### Work item A
Please rewrite the test data management text from "This led to" to "areas restricted this.", putting "production incidents" in place of "production errors".
### Work item B
Write the next part of the test data management text, picking up after its final sentence.

### Text provided
***
Test data management refers to the structured provision, transfer and anonymization of test data across multiple systems. The aim is to enable testers to order data themselves without involving central groups. A standardized application model describes the technical building blocks such as customer or contract across systems and prevents redundant solutions.
Key Takeaways
- Without consistent test data, test results are not meaningful, no matter how sophisticated the test methods and automation tools behind them are.
- Five or six individual tools developed in-house for test data lead to redundancy and high maintenance costs, because every small change in the target system forces adjustments in all tools.
- A central test data management system makes manual processes such as the complete environment setup superfluous, because testers can order data themselves via a web interface and schedule it with a click.
- Data inconsistencies in test systems often remain undetected until they lead to program crashes because no mechanism actively reports when referenced entries are missing.
Why test data is the foundation of every test result
Test data determines the validity of a test. If the data is wrong, the test results are also invalid, no matter how well the methods and tools behind them work. In the discussion about test management, the focus often ends up on automation and tooling, while the database is tacitly assumed.
Patrick Olcha from Union Investment describes the starting point using the example of a highly parameterizable system. There were deviations in the parameters between production and the test environment. These parameters had an impact on the behavior of the application. Without an identical database, it is not possible to reliably say that a result from testing in production will be the same.
This led to a chain of further requirements. Environments had to be provided with fresh data. It had to be possible to reproduce production errors. And data could not be moved between environments at will because requirements from different areas restricted this.
How isolated solutions become a maintenance problem
Self-built tools solve individual problems, but generate follow-up costs. At Union Investment, this resulted in five to six different tools for test data. Maintenance was time-consuming, and even small changes in the target system meant that a lot of adjustments had to be made to the individual tools.
There was also redundancy. Two or three tools worked similarly, but not in the same way. This duplication was not intentional, but was forced by technical constraints. At this point, the realization arose that the administration had to run differently.
***
### Information given
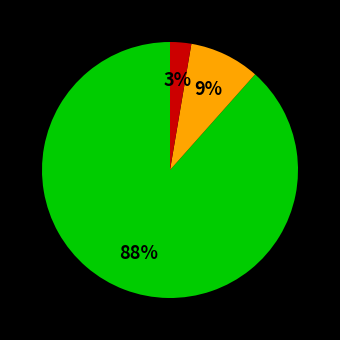

To the nearest percent, what is the average slice percentage?

33%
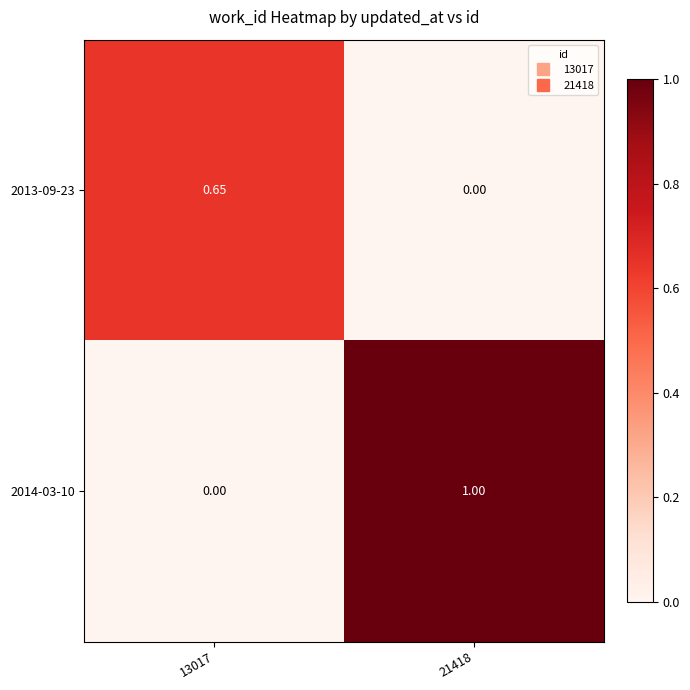

List the series in order of their overall mean, lowest first.

2013-09-23, 2014-03-10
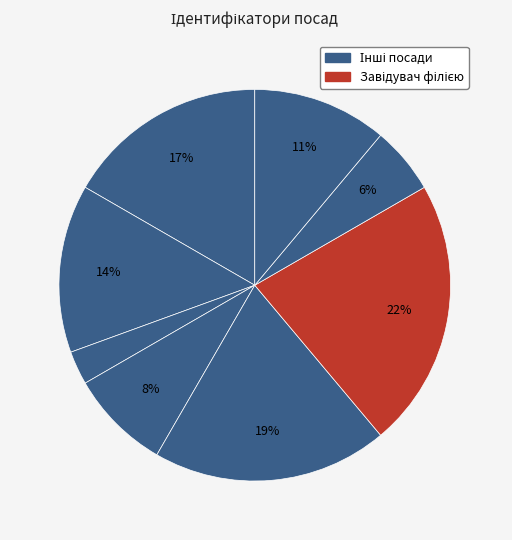

Count the number of slices in the pie.

8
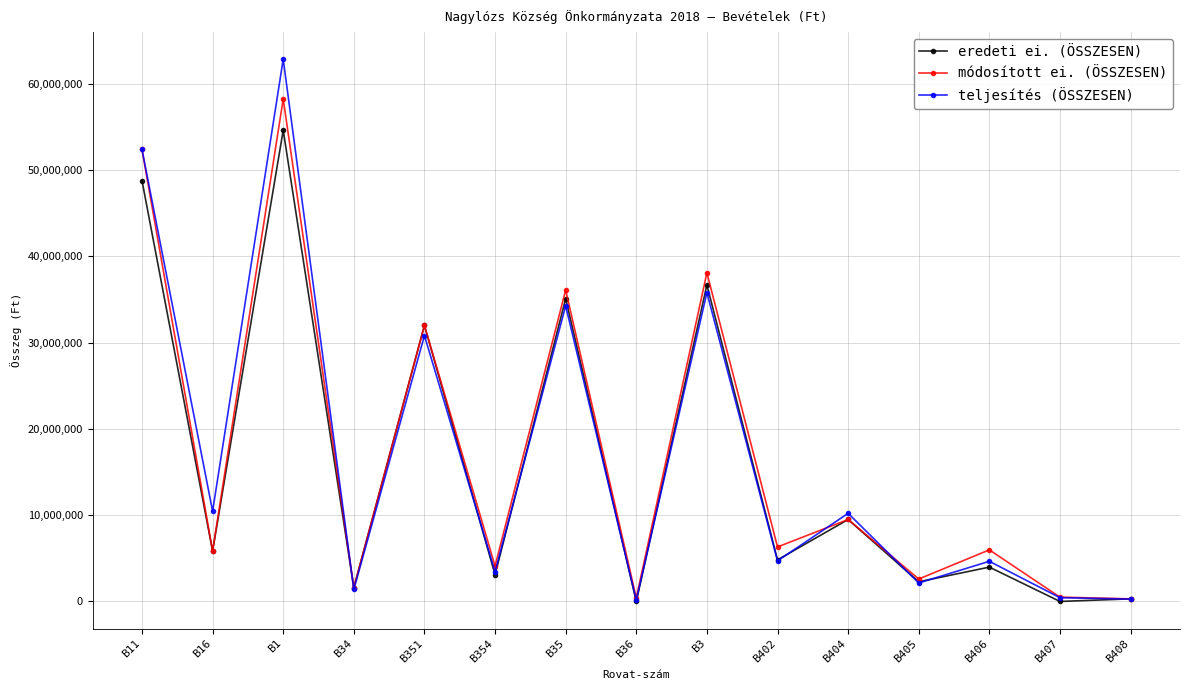

How many interior local peaks does the teljesítés (ÖSSZESEN) series have?

6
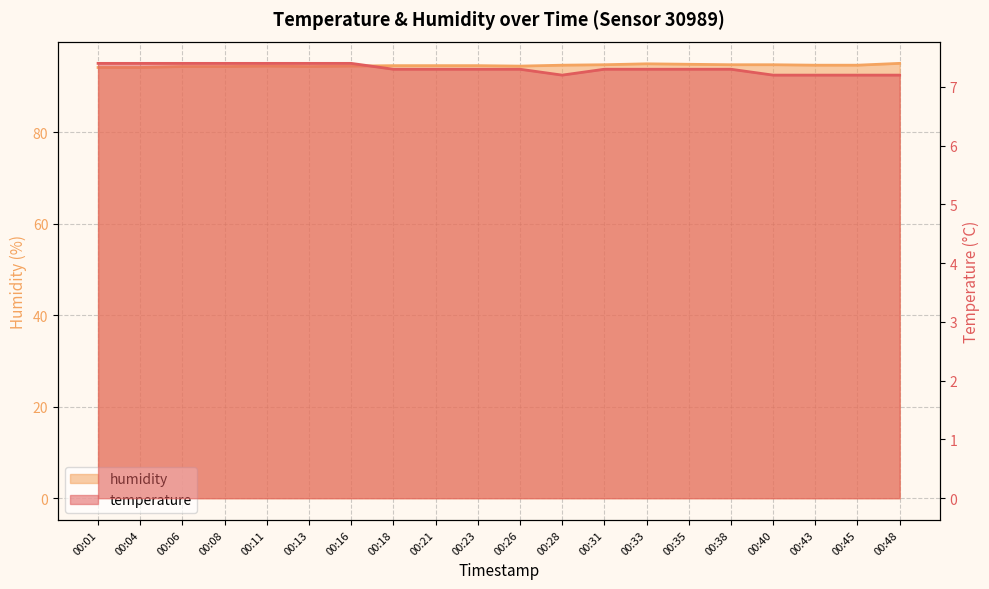

Rank the series by their average value, from highest to lowest.

humidity, temperature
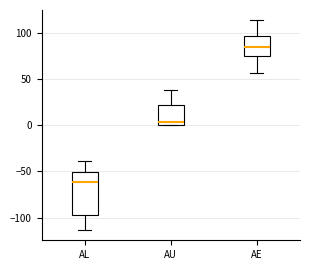

Which box has the lowest median line?

AL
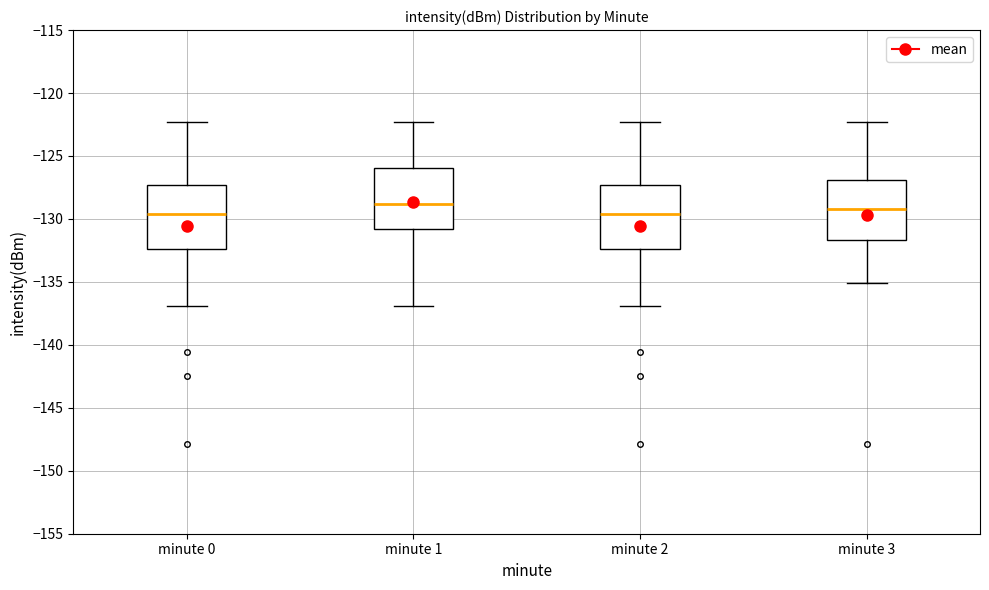

Reading left to right, read every box against the y-axis: the position of its median line, the range the box covers, and the ends of its whiskers. The values are not printed on the chart, so give them approximately, as read against the axis.

minute 0: median -129.5, box -132.5 to -127.5, whiskers -137.0 to -122.5
minute 1: median -129.0, box -131.0 to -126.0, whiskers -137.0 to -122.5
minute 2: median -129.5, box -132.5 to -127.5, whiskers -137.0 to -122.5
minute 3: median -129.0, box -131.5 to -127.0, whiskers -135.0 to -122.5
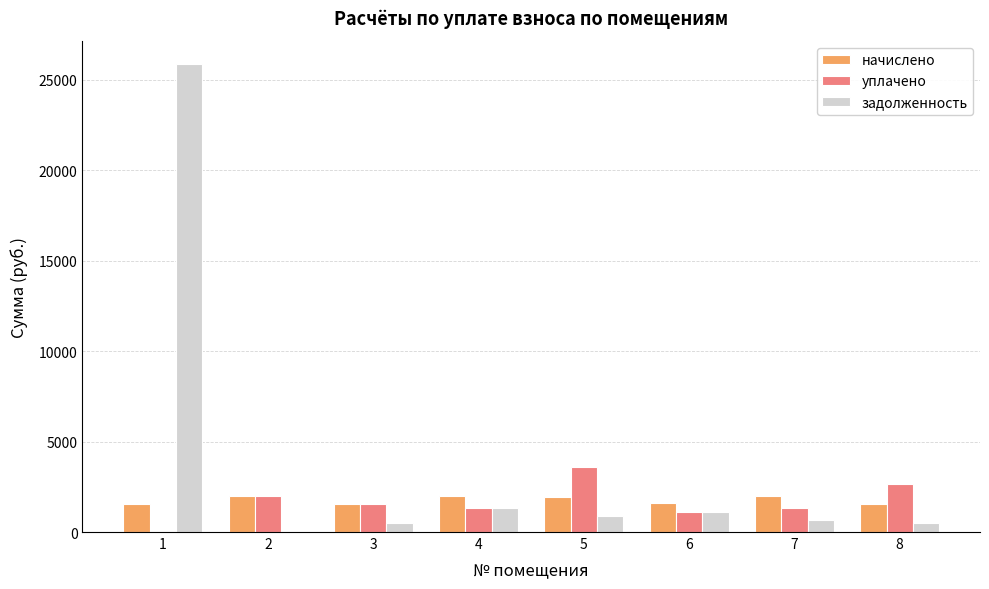

Count the number of categories in the chart.

8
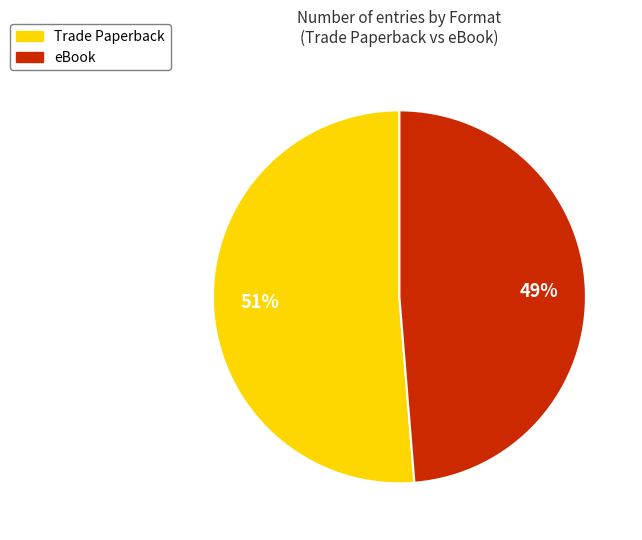

Does eBook account for over 50% of the chart?

No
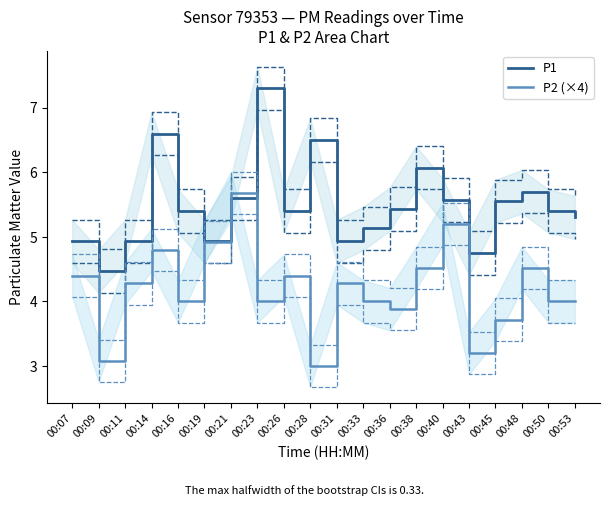

Reading left to right, extract all data points from this chart.

P1: 00:07=4.9	00:09=4.5	00:11=4.9	00:14=6.6	00:16=5.4	00:19=4.9	00:21=5.6	00:23=7.3	00:26=5.4	00:28=6.5	00:31=4.9	00:33=5.1	00:36=5.4	00:38=6.1	00:40=5.6	00:43=4.8	00:45=5.5	00:48=5.7	00:50=5.4	00:53=5.3
P2 (×4): 00:07=4.4	00:09=3.1	00:11=4.3	00:14=4.8	00:16=4.0	00:19=4.9	00:21=5.7	00:23=4.0	00:26=4.4	00:28=3.0	00:31=4.3	00:33=4.0	00:36=3.9	00:38=4.5	00:40=5.2	00:43=3.2	00:45=3.7	00:48=4.5	00:50=4.0	00:53=4.0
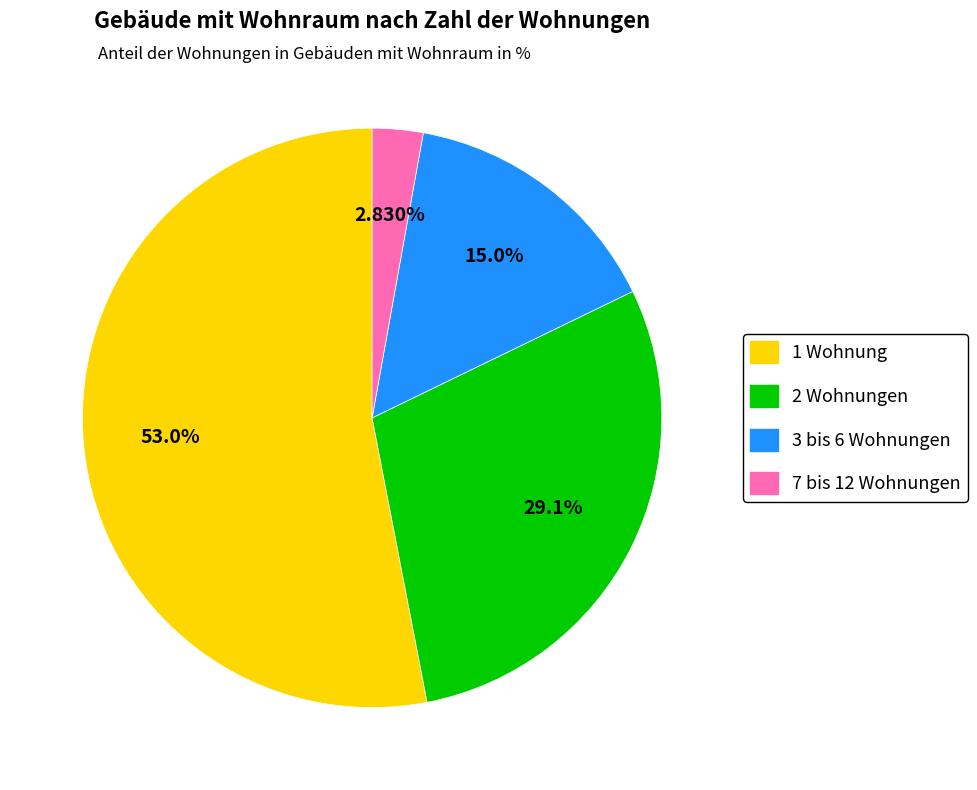

How many segments does this pie chart have?

4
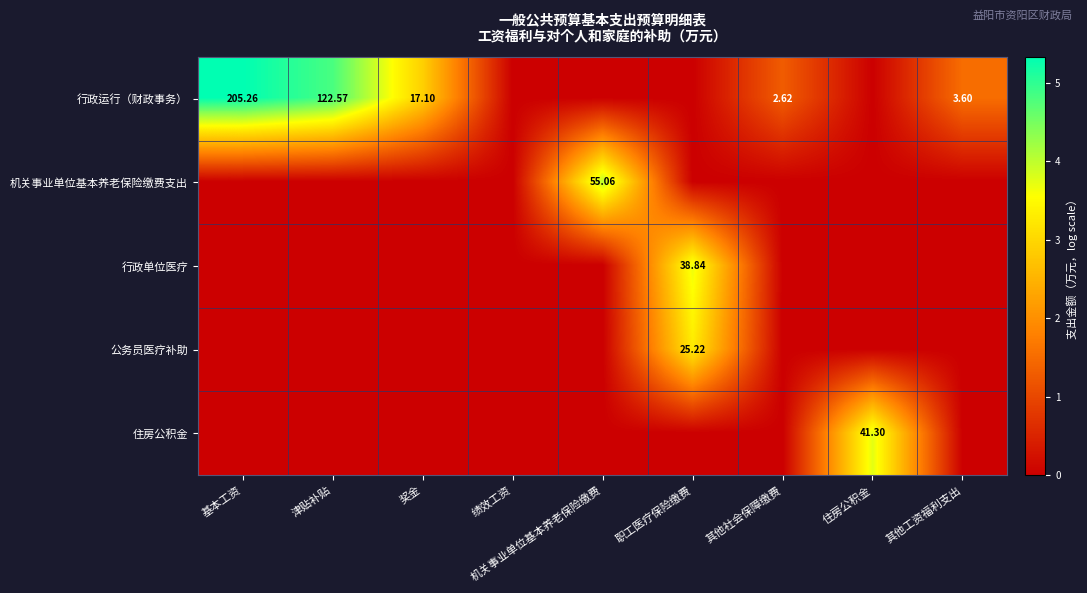

Which series changed the most between 基本工资 and 奖金?

行政运行（财政事务）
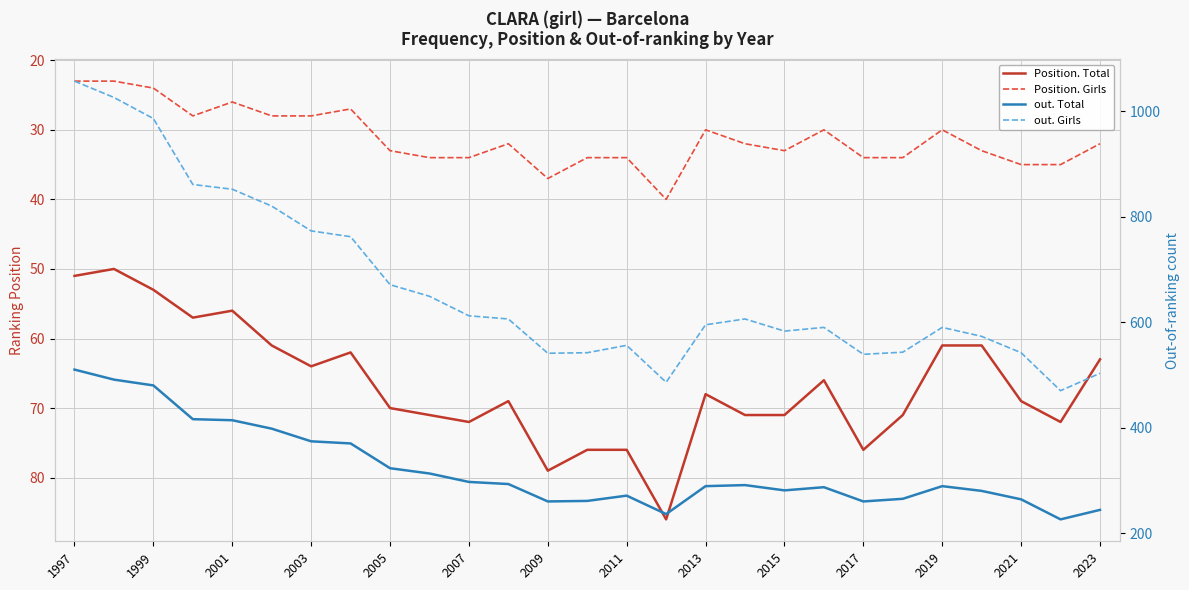

True or false: Position. Girls has more than 1 interior local peaks.

True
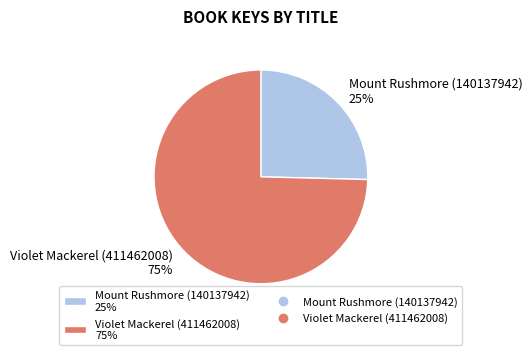

Which slice is the largest?

Violet Mackerel (411462008)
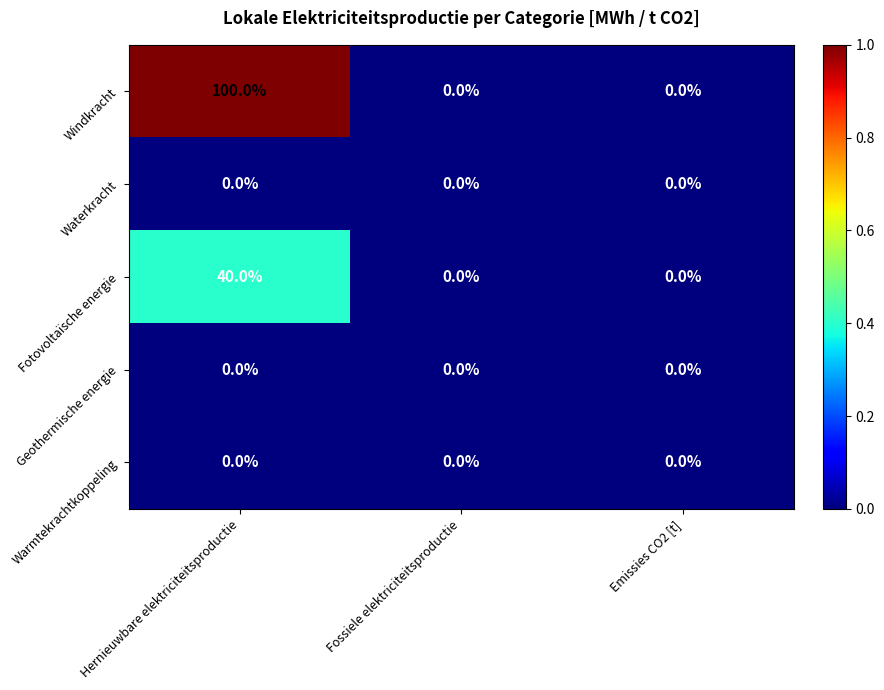

What is the sum of the Windkracht values at Hernieuwbare elektriciteitsproductie and Fossiele elektriciteitsproductie?

100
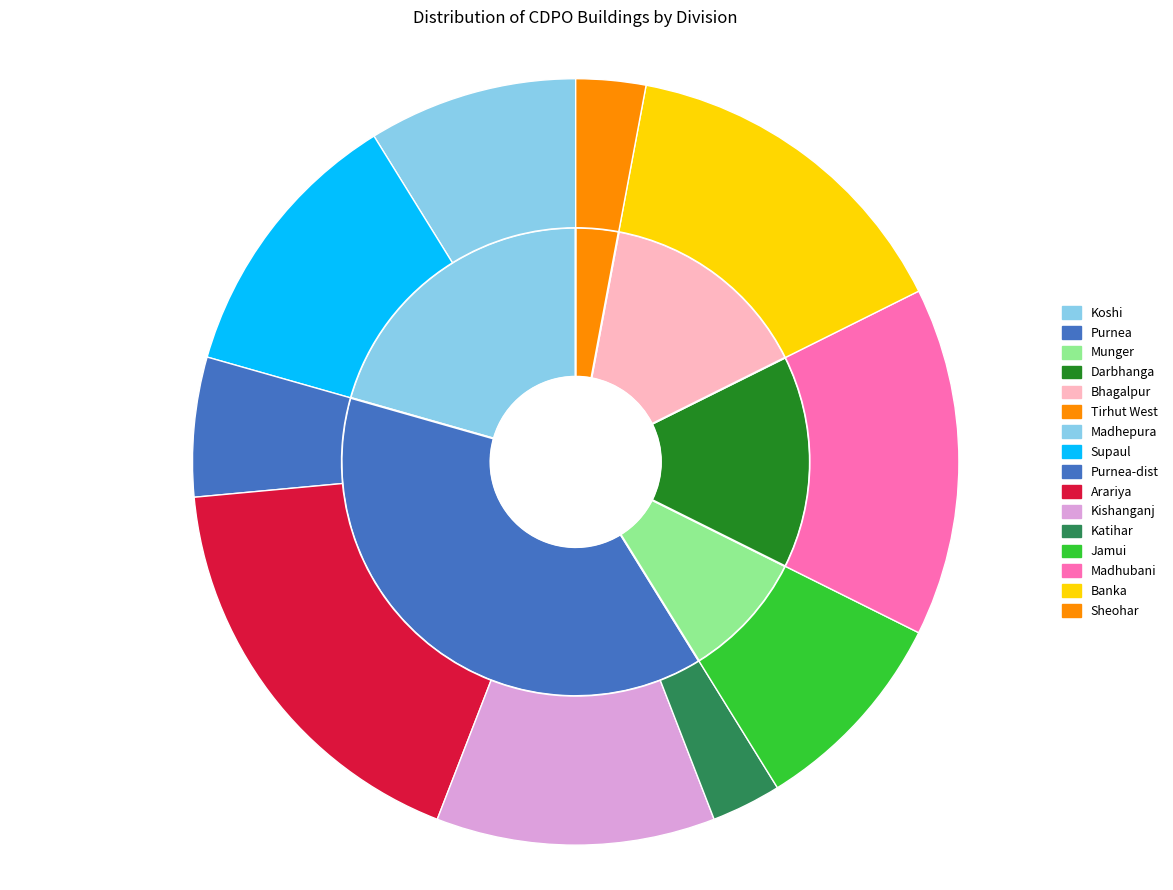

What percentage is NOT represented by Darbhanga?

85.3%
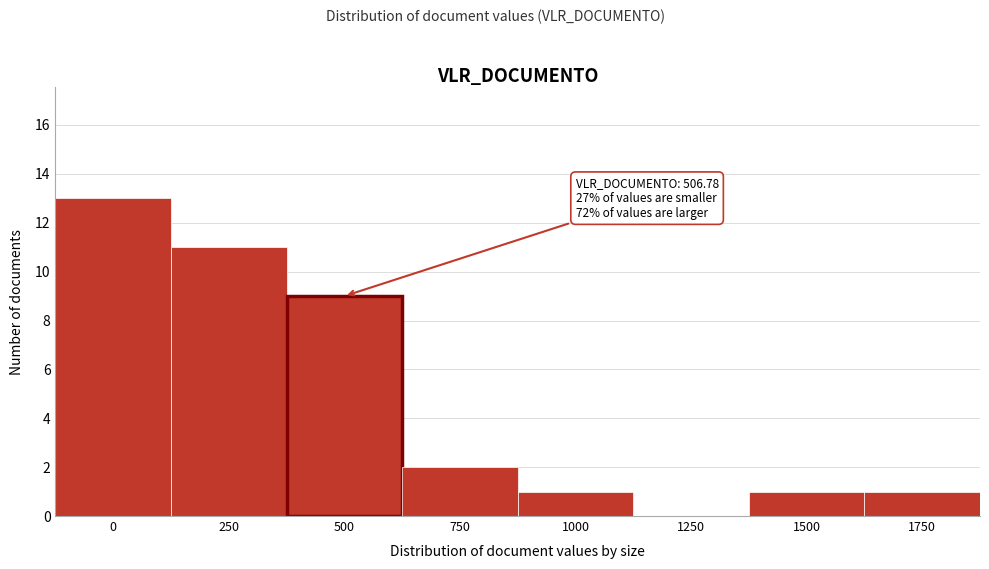

Reading left to right, what are all the values shown in this chart?

0=13	250=11	500=9	750=2	1000=1	1250=0	1500=1	1750=1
***
### Exercise output A
This led to a chain of further requirements. Environments had to be provided with fresh data. It had to be possible to reproduce production incidents. And data could not be moved between environments at will because requirements from different areas restricted this.

### Exercise output B
A second pattern exacerbates the problem in distributed landscapes: Data diverges across systems. At Union Investment, the core portfolio management system, a database management system, is connected to adjacent systems such as a data warehouse and various auxiliary databases. Cross-system data transfer was not possible with the old solutions.
Data inconsistency only becomes visible when it hurts
Inconsistent data within a system often goes unnoticed until a program stumbles across it. A typical case: A program expects related entries in two tables, but only finds the entry in table A because the corresponding entry in table B has been manually deleted or changed. The result is a program abort.
The tricky thing about this is the lack of feedback. In case of doubt, the person who caused the inconsistency does not even know, and the system does not actively report it. The damage only becomes visible after the abnormal end.
A pragmatic countermeasure is a clear definition of consistency with an escalation: if the definition does not apply, the affected data record is deleted completely in case of doubt. A cleanly deleted data record is better than an inconsistent one that continues to have an uncontrolled effect.
What model-based test data management must achieve
The central requirements can be summarized in a few points. They show what is important for a comprehensive solution:
- Multiple database management systems must be supported, not just the core system.
- Self-service for users: Activities that previously could only be carried out by a central group should now be carried out by the users themselves.
- Mapping of the application model: The user selects what they need on a module-by-module basis, such as customer, contract or sales.
- Reusability: Building blocks, data models or anonymization methods that have been described once should not have to be redefined for each system.
Reusability addresses the pain of old stand-alone solutions. A method for anonymizing names is defined once and then used across systems instead of having to build it again for each database system.
How a modeling layer works across system boundaries
An abstraction layer separates the domain-oriented model from the concrete database behind it. Danny Tamm from UBS Heiner describes the principle as follows: individual modules are assembled into a model without the underlying database playing a role. Where the data is physically located is defined once per environment.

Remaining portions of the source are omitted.